A trust is a legal relationship where a trustee holds and manages assets on behalf of one or more beneficiaries. The trust deed is the governing document: it sets out the trustee's powers, who can be a beneficiary, and the rules for distributing income and capital.
Common trust types
- Discretionary (family) trust — the trustee has discretion over how income and capital are distributed among a class of beneficiaries. Widely used for income-splitting and asset protection.
- Unit trust — beneficiaries hold fixed units, similar to shares. Distributions are proportional to unit holdings. Common in property investments and joint ventures.
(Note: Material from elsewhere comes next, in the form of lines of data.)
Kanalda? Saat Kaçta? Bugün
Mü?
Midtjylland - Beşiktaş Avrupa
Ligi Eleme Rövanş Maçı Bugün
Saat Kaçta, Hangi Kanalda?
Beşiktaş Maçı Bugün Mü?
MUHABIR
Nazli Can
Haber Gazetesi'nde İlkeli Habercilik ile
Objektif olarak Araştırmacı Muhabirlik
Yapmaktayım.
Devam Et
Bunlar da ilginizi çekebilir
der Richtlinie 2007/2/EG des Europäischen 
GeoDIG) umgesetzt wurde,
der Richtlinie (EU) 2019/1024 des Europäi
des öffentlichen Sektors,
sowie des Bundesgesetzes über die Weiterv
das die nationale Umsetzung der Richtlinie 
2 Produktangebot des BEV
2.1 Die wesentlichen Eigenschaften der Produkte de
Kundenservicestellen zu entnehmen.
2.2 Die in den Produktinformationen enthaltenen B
- Hybrid trust — combines elements of both discretionary and unit trusts.
- Testamentary trust — established under a will; comes into existence on the death of the person who made the will.
Tax treatment
Trusts have an ABN and TFN and lodge their own trust tax return. They do not pay income tax themselves — instead, net income flows through to beneficiaries who pay tax at their own marginal rates. If income is not distributed to a beneficiary by year end, the trustee is assessed on the undistributed amount at the top marginal rate.
Do trusts need to distribute income by 30 June?
Yes. For a discretionary trust to make a valid distribution, the trustee must make a resolution (usually in writing) before 30 June each year. Most trust deeds set this deadline; distributions made after 30 June for the prior income year are generally not valid for that year.